May 05, 1945
Liberation of Mauthausen
As Allied and Soviet forces advanced into Germany, the SS evacuated concentration camps near the front lines to prevent the liberation of large numbers of prisoners. Prisoners evacuated by train, by truck, and by forced march from Auschwitz, Sachsenhausen, and Gross-Rosen began arriving at Mauthausen in early 1945. As a result, the camp—as well as most subcamps—became lethally overcrowded, with existing dreadful conditions deteriorating still further. Thousands of prisoners died from starvation or disease. Typhus epidemics further reduced the camp's population.
Mauthausen’s gas chamber remained operative until the very last days of the war.
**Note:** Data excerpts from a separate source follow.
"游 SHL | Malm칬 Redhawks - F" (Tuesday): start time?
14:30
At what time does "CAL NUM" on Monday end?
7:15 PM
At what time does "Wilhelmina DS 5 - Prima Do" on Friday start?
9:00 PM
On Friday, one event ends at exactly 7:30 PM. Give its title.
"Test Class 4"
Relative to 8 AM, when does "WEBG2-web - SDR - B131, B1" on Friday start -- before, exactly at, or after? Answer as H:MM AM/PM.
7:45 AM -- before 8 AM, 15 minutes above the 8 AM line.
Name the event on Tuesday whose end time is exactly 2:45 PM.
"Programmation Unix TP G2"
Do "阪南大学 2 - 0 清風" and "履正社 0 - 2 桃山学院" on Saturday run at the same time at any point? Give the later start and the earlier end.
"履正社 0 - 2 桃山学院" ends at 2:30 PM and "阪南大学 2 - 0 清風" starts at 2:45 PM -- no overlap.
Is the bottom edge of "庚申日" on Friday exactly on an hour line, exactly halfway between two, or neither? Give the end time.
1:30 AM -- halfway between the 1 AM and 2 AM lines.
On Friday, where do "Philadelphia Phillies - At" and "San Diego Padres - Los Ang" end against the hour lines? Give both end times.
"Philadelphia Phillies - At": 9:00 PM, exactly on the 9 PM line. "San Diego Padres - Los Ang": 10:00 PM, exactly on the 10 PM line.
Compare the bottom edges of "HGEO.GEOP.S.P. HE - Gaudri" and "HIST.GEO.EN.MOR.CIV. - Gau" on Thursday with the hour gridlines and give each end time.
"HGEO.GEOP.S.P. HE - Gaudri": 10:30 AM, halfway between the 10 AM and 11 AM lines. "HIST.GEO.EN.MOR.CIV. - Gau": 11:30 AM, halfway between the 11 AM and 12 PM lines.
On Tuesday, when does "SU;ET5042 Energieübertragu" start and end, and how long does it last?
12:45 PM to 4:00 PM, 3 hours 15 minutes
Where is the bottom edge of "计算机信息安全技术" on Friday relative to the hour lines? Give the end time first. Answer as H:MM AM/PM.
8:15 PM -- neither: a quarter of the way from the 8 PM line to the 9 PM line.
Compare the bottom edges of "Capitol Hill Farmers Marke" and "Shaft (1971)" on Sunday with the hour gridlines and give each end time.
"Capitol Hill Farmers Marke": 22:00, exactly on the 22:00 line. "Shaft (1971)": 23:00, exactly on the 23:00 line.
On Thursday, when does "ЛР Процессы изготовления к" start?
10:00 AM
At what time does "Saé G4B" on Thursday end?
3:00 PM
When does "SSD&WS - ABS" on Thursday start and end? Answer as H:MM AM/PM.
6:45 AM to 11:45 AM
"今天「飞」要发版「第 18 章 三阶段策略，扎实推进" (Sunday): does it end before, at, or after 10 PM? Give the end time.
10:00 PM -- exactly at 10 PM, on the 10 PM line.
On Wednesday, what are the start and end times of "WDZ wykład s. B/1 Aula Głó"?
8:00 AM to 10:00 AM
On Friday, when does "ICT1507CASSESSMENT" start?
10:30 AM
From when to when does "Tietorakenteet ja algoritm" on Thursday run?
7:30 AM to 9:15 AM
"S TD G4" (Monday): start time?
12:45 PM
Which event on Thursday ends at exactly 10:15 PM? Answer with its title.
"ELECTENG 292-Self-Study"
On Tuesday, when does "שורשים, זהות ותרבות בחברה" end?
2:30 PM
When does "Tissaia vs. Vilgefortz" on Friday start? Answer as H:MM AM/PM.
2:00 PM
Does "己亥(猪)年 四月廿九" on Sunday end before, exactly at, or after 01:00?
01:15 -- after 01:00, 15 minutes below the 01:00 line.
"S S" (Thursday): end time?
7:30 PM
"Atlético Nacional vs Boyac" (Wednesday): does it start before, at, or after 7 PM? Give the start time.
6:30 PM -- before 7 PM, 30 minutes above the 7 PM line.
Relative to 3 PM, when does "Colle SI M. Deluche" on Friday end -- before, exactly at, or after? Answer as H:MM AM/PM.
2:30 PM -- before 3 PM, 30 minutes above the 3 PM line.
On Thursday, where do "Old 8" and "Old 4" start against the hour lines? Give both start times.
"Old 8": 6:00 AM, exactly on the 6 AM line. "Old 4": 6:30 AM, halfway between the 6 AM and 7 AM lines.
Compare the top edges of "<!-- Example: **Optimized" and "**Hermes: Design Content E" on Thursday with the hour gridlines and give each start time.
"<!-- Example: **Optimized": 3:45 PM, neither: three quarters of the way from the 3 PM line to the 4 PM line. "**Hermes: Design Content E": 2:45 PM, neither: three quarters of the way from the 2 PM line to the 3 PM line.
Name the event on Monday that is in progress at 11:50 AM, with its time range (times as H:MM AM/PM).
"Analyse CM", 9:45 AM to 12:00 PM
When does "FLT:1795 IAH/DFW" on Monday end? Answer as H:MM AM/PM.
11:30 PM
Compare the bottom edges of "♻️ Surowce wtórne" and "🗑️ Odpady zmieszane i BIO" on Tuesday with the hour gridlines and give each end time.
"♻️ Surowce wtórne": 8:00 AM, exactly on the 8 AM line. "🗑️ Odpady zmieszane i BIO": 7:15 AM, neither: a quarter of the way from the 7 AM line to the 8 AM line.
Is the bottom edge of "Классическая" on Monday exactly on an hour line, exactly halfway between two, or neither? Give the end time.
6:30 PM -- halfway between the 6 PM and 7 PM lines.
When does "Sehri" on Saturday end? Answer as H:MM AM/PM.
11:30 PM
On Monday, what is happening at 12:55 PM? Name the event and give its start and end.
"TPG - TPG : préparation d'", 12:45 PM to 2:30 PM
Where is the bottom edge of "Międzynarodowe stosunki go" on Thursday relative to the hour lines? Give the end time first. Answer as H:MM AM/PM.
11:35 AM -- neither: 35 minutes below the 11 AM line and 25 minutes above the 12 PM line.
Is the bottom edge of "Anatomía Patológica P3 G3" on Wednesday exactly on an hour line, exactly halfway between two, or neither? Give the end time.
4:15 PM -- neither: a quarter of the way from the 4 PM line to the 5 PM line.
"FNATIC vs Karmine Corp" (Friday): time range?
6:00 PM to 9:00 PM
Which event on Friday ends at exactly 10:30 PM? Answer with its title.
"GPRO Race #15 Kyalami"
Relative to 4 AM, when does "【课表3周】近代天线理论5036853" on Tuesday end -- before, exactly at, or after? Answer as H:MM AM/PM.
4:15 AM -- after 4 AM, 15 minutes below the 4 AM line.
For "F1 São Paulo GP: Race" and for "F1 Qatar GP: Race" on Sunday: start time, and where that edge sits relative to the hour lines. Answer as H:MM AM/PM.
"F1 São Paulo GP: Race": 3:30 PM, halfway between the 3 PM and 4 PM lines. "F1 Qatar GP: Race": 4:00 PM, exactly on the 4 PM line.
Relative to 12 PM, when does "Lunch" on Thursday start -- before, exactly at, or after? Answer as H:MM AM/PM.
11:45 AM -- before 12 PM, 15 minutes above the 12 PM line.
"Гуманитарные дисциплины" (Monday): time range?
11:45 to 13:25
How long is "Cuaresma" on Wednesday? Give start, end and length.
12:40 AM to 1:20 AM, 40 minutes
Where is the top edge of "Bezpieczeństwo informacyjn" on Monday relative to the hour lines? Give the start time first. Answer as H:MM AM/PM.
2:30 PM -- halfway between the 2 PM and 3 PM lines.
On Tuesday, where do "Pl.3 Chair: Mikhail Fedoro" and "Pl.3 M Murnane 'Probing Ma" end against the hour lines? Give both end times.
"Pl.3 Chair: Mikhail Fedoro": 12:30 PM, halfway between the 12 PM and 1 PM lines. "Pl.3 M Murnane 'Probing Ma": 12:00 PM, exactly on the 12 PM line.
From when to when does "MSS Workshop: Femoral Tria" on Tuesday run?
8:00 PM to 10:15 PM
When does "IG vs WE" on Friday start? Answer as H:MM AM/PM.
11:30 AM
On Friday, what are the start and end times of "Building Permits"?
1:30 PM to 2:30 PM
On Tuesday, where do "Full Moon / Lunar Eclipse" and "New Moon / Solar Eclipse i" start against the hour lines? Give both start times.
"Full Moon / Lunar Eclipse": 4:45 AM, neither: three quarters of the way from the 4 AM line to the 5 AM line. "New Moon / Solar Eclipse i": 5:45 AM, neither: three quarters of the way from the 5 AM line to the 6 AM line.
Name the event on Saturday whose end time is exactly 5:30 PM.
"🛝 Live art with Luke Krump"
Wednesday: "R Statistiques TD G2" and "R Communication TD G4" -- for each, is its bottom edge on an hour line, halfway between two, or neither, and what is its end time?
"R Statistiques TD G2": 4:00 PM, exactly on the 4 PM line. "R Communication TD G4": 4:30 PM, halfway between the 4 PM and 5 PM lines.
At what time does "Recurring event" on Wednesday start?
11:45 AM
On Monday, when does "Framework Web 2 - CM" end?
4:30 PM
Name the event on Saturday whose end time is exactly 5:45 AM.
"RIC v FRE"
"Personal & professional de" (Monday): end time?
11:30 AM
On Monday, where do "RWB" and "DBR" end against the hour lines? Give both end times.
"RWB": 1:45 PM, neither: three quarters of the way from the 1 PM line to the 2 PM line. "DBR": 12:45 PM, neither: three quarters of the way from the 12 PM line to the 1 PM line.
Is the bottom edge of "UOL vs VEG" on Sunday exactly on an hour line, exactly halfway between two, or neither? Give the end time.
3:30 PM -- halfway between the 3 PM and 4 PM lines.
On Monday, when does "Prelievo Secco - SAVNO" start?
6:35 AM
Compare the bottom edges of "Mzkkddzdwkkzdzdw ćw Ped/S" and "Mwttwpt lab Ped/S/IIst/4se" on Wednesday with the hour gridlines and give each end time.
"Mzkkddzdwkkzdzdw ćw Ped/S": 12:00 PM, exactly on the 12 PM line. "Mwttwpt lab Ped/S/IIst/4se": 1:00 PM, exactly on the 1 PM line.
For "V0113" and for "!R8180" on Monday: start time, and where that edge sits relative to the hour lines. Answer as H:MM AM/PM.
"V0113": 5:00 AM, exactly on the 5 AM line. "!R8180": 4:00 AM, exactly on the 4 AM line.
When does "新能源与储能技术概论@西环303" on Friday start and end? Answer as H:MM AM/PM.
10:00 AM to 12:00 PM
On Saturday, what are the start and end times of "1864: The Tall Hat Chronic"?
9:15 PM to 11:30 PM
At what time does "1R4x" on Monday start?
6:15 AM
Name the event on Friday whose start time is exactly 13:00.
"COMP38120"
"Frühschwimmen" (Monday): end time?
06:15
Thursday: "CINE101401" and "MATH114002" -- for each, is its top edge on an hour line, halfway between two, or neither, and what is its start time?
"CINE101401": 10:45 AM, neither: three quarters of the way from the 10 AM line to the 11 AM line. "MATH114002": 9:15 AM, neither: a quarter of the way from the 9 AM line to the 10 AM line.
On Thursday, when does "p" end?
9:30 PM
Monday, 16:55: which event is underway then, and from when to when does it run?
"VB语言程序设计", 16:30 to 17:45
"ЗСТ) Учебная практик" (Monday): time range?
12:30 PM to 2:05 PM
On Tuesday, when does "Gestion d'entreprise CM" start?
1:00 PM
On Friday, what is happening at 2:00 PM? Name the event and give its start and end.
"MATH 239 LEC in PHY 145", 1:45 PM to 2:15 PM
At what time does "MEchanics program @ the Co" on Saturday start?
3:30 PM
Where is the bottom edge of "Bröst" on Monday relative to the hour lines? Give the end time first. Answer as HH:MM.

The SS murdered nearly 3,000 prisoners from the infirmary after a selection on April 20, 1945. The camp authorities carried out the last mass murder in the gas chamber on April 28, 1945. The victims were 33 Upper Austrian Social Democratic and Communist opponents of the regime.
On May 3, 1945, the SS abandoned the camp to the custody of a guard unit of 50 Viennese firefighters, who remained on the perimeter of the camp. Members of an “International Committee” formed by the prisoners in the last days of April administered the camp as units of the US Army arrived at the camp and secured the surrounding area on May 5. Further units, including the 11th Armored Division of the Third Army, arrived in the succeeding days.